What is required: Extract every line of the material that holds the string "lines".

Provided records:
────

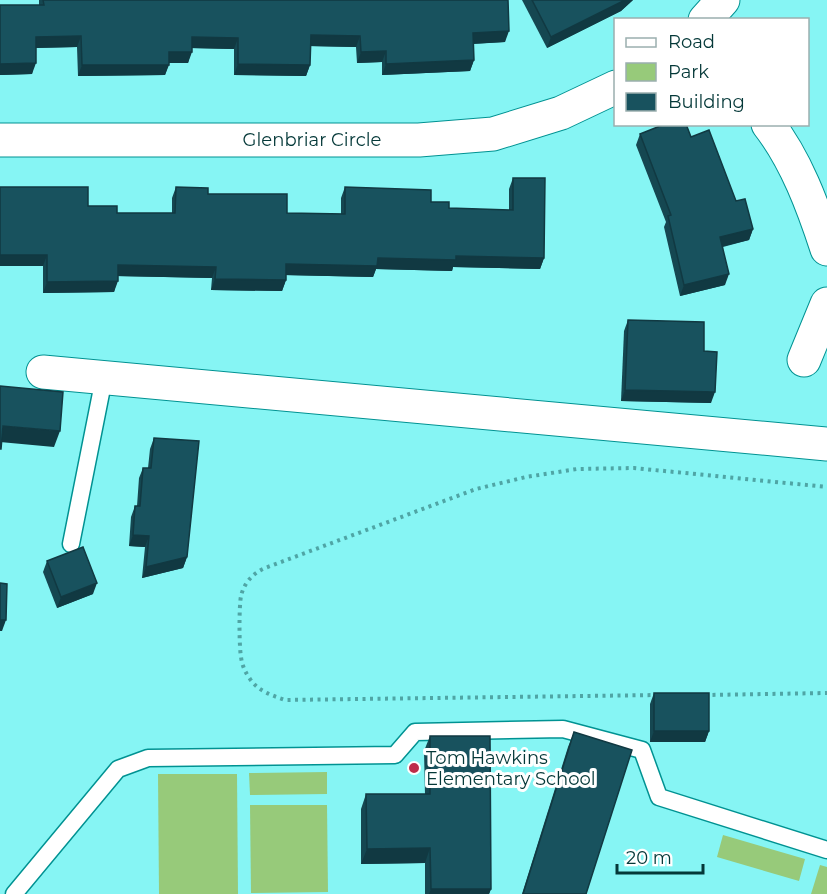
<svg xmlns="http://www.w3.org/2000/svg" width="827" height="894" font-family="Montserrat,sans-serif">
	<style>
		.green { fill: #97ca7a }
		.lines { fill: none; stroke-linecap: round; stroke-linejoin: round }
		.service-casing { stroke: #009292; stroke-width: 19 }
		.minor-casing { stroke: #009292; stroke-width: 35 }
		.path { stroke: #4fa5a5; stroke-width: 4; stroke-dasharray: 3 4.5; stroke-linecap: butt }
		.service { stroke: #fff; stroke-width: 16 }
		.minor { stroke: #fff; stroke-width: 33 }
		.wall { fill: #154751 }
		.shaded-wall { fill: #113942 }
		.building { fill: #18525e; stroke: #113942; stroke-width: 1.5 }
		.poi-dot { fill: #bd2d4a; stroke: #fff; stroke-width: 2 }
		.labels { text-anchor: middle; stroke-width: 6; stroke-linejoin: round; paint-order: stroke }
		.street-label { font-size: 18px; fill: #043838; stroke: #fff }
		.poi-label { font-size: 18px; fill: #043838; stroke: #fff; text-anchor: start }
	</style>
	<rect width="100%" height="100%" fill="#86f5f4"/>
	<g class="green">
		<path d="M327,772V794L250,795L249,773Z"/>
		<path d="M158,774H237L238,894H159Z"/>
		<path d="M250,805H327L328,892L251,893Z"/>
		<path d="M723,835L805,859L799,881L717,857Z"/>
		<path d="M820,865L827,867V894H811Z"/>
	</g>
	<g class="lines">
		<g class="service-casing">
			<g id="service">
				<path d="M71,544L104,378"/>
				<path d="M14,894L118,769L148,758L395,755L415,732L563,729L642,750L659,797L827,850"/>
			</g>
		</g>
		<g class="minor-casing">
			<g id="minor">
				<path d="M705,20L723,0"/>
				<path d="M768,124C796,160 813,206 827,249"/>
				<path d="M0,140H419L493,134L561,113L616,87"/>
				<path d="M804,360L827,304"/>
				<path d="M43,372L827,444"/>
			</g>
		</g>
		<g class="path">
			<path d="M658,695L285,700C271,695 258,691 250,679C245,672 242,665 241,657C239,645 239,606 241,596C244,583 253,573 265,568L476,489L526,477L577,469L634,468L827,487"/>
			<path d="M705,695L827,693"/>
		</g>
		<use href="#service" class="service"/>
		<use href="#minor" class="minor"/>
	</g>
	<g class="wall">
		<path d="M39,0H508L505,42L473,44L474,60L470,71L382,75V62L357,63L356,47L310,46V65L306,76L234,75V49L192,48L188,63H169L165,75L78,76L77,47L36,48L32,74L0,75V5H39Z"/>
		<path d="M522,0H633L621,11L547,48Z"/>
		<path d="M640,134L691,137L736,201L753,229L749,240L723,247L725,285L680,296L664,227L666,222L636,145Z"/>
		<path d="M513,178L544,258L540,269L453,267L452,271L376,269L373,277L286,275V280L282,291L211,290L212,278L118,276L114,292L43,293V266H0L88,206L117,213H172V198L176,187L208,194L287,213L341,214V198L345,187L431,202L449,208L509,210V189Z"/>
		<path d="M628,320L704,351L711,403L621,401L624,331Z"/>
		<path d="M154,438L187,557L183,568L142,578L145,547L129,546L131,517L135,506H137L139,478L143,468H148L150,449Z"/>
		<path d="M47,561L93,594L57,608L43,572Z"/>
		<path d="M654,693L709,731L705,742H650V704Z"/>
		<path d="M574,732L586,894H522L568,747Z"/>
		<path d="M430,736L491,889L489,894H425V863L361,864V809L366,794H425L424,751Z"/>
	</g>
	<g class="shaded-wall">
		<path d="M625,0H633L621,11L547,48L551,37Z"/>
		<path d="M509,31L505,42L469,44L473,33Z"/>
		<path d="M311,35L360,36L356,47L307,46Z"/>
		<path d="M81,36L77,47L32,48L36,37Z"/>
		<path d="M192,37L238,38L234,49L188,48Z"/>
		<path d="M386,51L382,62L357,63L361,52Z"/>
		<path d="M169,52H192L188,63H165Z"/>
		<path d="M474,60L470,71L382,75L386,64Z"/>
		<path d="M36,63L32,74L0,75V64Z"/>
		<path d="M238,64L310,65L306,76L234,75Z"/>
		<path d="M82,65H169L165,75L78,76Z"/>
		<path d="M753,229L749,240L716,248L720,237Z"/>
		<path d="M0,255H47L43,266H0Z"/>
		<path d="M456,256L544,258L540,269L453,267L452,271L376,269L373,277L282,275L286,264L378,258Z"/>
		<path d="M118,265L216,267L212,278L114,276Z"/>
		<path d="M729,274L725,285L680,296L684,285Z"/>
		<path d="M215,279L286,280L282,291L211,290Z"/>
		<path d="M118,281L114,292L43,293L47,282Z"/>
		<path d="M625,390L715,392L711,403L621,401Z"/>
		<path d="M3,426L60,431L54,447L0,442Z"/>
		<path d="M133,535L149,536L145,547L129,546Z"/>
		<path d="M187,557L183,568L142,578L146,567Z"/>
		<path d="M97,583L93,594L57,608L61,597Z"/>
		<path d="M0,620H6L2,631H0Z"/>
		<path d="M654,731H709L705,742H650Z"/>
		<path d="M430,848L425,863L361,864L367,849Z"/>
		<path d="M431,889H491L489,894H429Z"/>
	</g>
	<g class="building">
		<path d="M43,0H508L509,31L473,33L474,60L386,64V51L361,52L360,36L311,35L310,65L238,64V38L192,37V52H169V65H82L81,36L36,37V63L0,64V5H44Z"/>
		<path d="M532,0H625L551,37Z"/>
		<path d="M665,124H686L691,137L709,130L736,201L745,199L753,229L720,237L729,274L684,285L668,216L671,215L640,134Z"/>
		<path d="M513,178H545L544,258L456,256V260L378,258L377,266L286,264V280L215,279L216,267L118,265V281L47,282V255H0V187H88V206H117V213H175L176,187L208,188V194H287V213L345,214V187L431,190V202H449V208L513,210Z"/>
		<path d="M628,320L704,322V351L717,352L715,392L625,390Z"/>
		<path d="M0,386L63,392L60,431L3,426L1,449H0Z"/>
		<path d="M154,438L199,441L187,557L146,567L149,536L133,535L135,506H140L143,468H151Z"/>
		<path d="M83,547L97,583L61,597L47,561Z"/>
		<path d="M0,583L7,584L6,620H0Z"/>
		<rect x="654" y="693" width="55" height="38"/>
		<path d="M574,732L632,750L586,894H523Z"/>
		<path d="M430,736H490L491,889H431L430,848L367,849L366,794H430Z"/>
	</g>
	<circle class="poi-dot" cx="414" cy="768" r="6"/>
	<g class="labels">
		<g class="street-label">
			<text x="312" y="146">Glenbriar Circle</text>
		</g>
		<g class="poi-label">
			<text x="426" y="764">Tom Hawkins<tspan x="426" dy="21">Elementary School</tspan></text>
		</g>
	</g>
	<rect x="614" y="18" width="195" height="108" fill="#ffffff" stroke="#9bafaf" stroke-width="1.5"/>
	<rect x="626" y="38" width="30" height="9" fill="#ffffff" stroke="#9bafaf" stroke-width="1.5"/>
	<text x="668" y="48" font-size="18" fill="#043838">Road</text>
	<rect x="626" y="63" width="30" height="18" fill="#97ca7a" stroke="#9bafaf" stroke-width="1.5"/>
	<text x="668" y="78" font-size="18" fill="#043838">Park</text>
	<rect x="626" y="93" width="30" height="18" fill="#18525e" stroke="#9bafaf" stroke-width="1.5"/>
	<text x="668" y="108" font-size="18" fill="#043838">Building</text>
	<path d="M617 864v9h86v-9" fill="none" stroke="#043838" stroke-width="3"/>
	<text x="626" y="864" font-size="18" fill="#043838" stroke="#ffffff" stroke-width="4.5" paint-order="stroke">20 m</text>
</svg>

────

Exercise solution:
		.lines { fill: none; stroke-linecap: round; stroke-linejoin: round }
	<g class="lines">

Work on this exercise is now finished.